None of the histograms show normal distribution.
| Estimate | Std. Error | t value | Pr(>|t|) | btr.ci.95 | |
|---|---|---|---|---|---|
| (Intercept) | -0.0624 | 0.0430 | -1.4528 | 0.1487 | [ -0.1416 , 0.0137 ] |
| age | 0.0021 | 0.0013 | 1.6246 | 0.1066 | [ -1e-04 , 0.0045 ] |
| fishmlwk | 0.0050 | 0.0020 | 2.5307 | 0.0126 | [ 0 , 0.0089 ] |
| MeHg | 1.0250 | 0.0036 | 283.3248 | 0.0000 | [ 0 , 1.0317 ] |
| Estimate | Std. Error | Pr(>|t|) | btc.ci.95 | btr.ci.95 | |
|---|---|---|---|---|---|
| (Intercept) | -0.0624 | 0.0430 | 0.1487 | [ -0.1517 , 0.0107 ] | [ -0.1416 , 0.0137 ] |
| age | 0.0021 | 0.0013 | 0.1066 | [ -5e-04 , 0.0053 ] | [ -1e-04 , 0.0045 ] |
| fishmlwk | 0.0050 | 0.0020 | 0.0126 | [ 0 , 0.0113 ] | [ 0 , 0.0089 ] |
| MeHg | 1.0250 | 0.0036 | 0.0000 | [ 1.0171 , 1.0306 ] | [ 0 , 1.0317 ] |
Our bootstrap 95% confidence intervals for the residuals are telling the same story that our p-values are. The p-values for age and intercept are both not significant, and 0 is in both of their bootstrap confidence intervals which indicates that they are not significant.
| btc.wd | btr.wd |
|---|---|
| 0.1624429 | 0.1553043 |
| 0.0057872 | 0.0046100 |
| 0.0113275 | 0.0089176 |
| 0.0135227 | 1.0316980 |
We see that the widths of both of the bootstraps are similar.

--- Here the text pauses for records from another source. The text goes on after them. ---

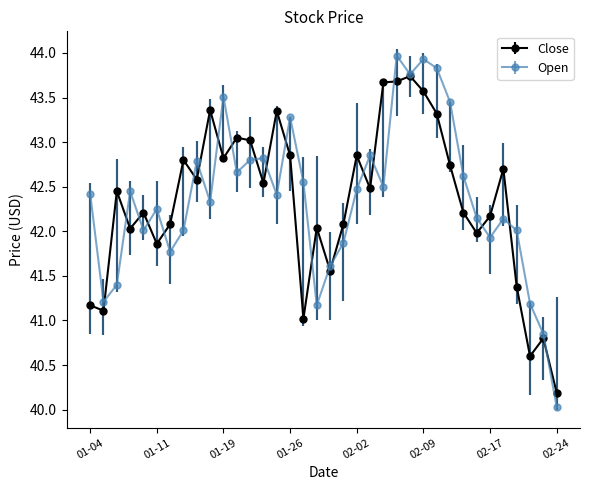

What is the highest value of the Close series?

43.7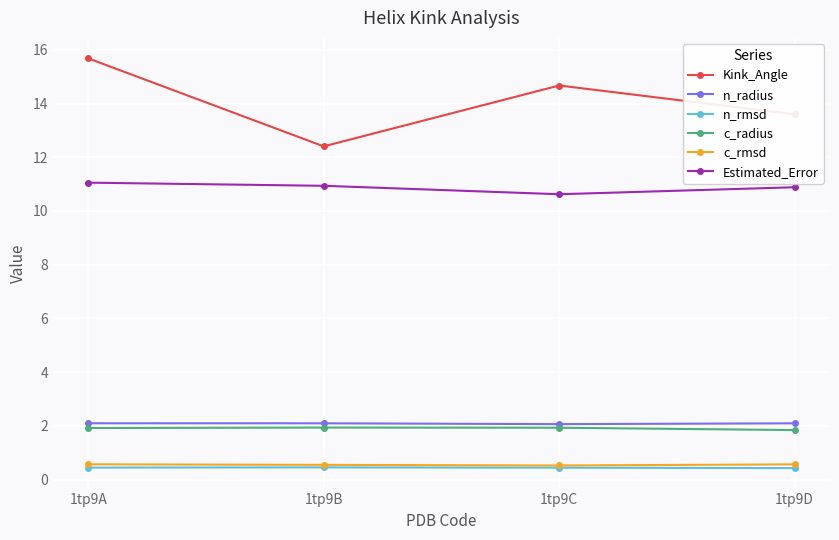

True or false: n_radius and Estimated_Error cross at least once.

False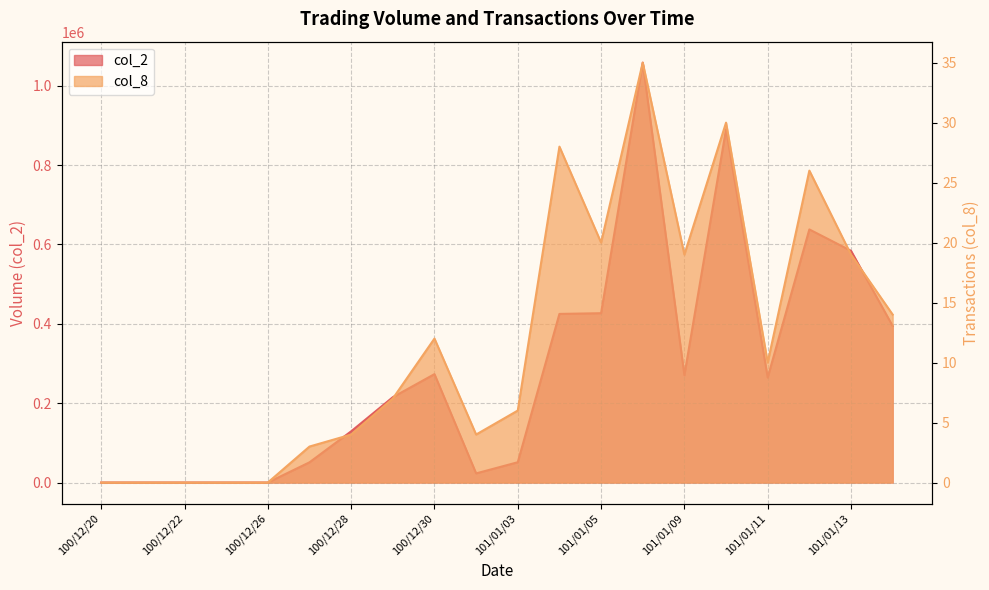

True or false: col_2 and col_8 intersect in this chart.

False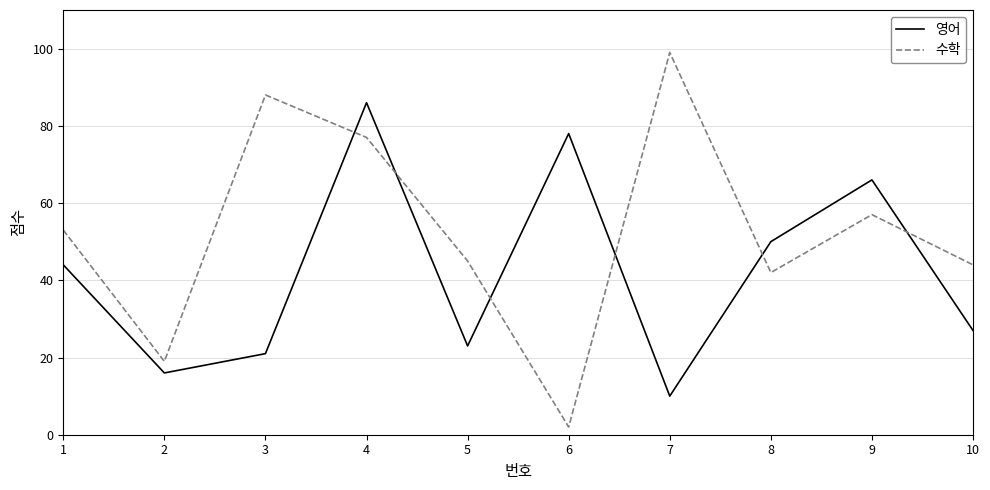

What is the difference between the highest and lowest values at 10?

17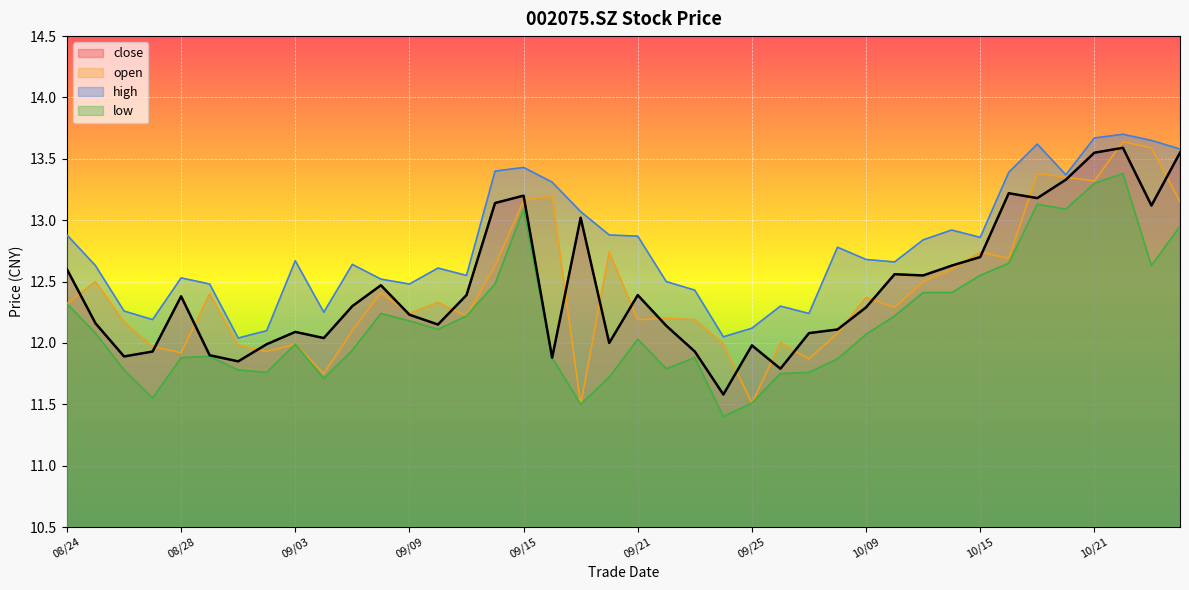

In open, how many points are higher than both neighbors (excluding endpoints)?

13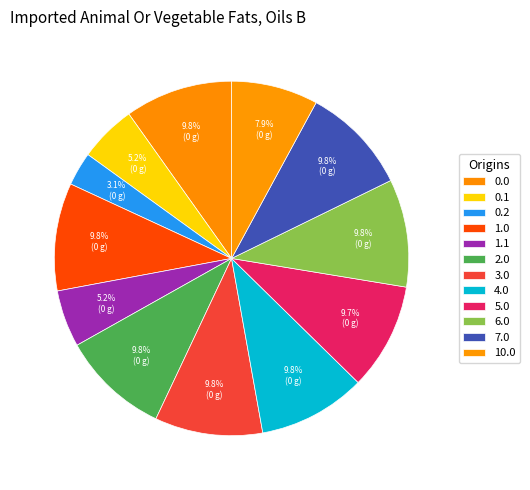

Count the number of slices in the pie.

12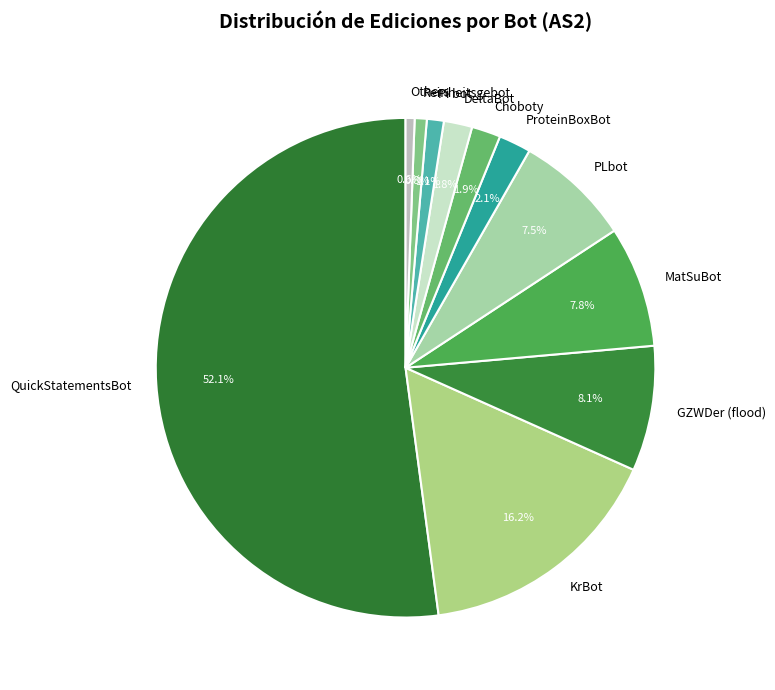

Combined, do MatSuBot and DeltaBot account for over 50%?

No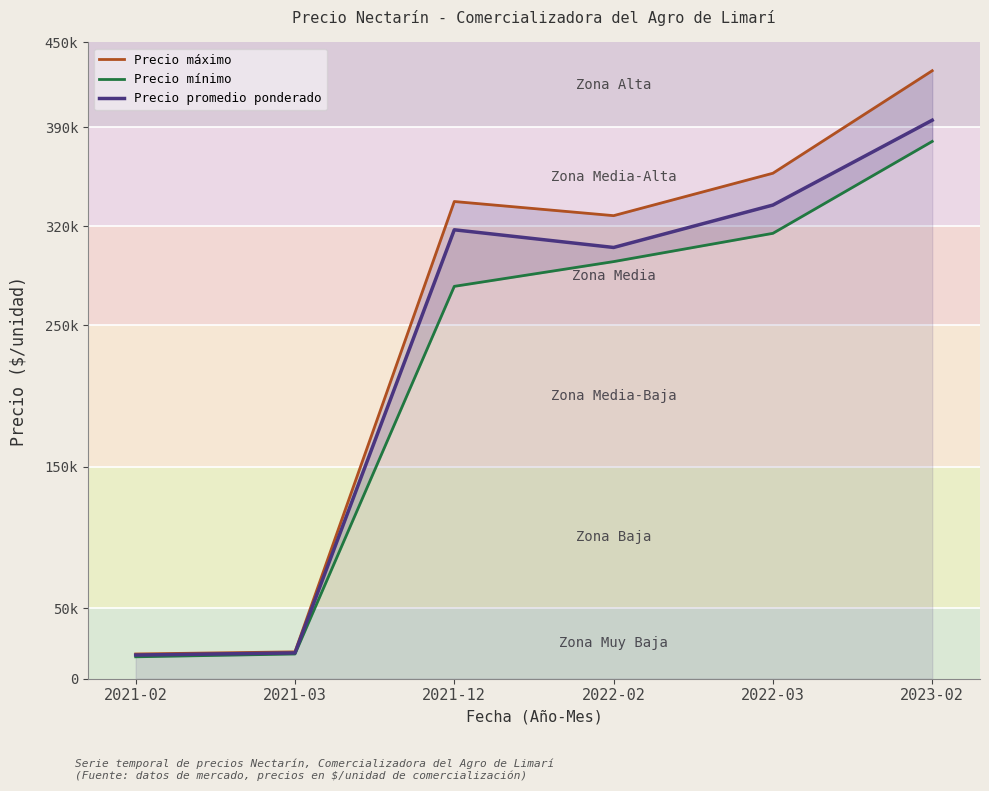

Which has a higher value, 2022-03 or 2023-02?

2023-02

In our analysis we created four different models. We created new variables as well. We used our full model, we did backwards step wise regression, and created two different models based on our box cox transformations. Our assumptions were violated in all four of the models. The were not normally distributed and the variance is not constant. We chose step.model to be our final model because it had the highest R adjusted square value and the lowest AIC value. The model contained an intercept and 3 variables. The intercept and variable “fishmlwk” was not significant. The only significant variables were MeHg and fishmlwk.
One way to fix this would be to gather more data. Our problem is that our data is not normal. We could possibly remove the intercept and age because they are not significant either. We found that MeHg and fishmlwk could help us predict the total mercury in Kuwaiti fishermen, but we would need more data.
In conclusion, this model should not be used to predict total mercury in Kuwaiti fishermen. The intercept and the variable age were not significant as shown by p-values. Our bootstrap confidence intervals also show that the intercept and variables age were not significant. The data violated our assumptions which led us to a poor model.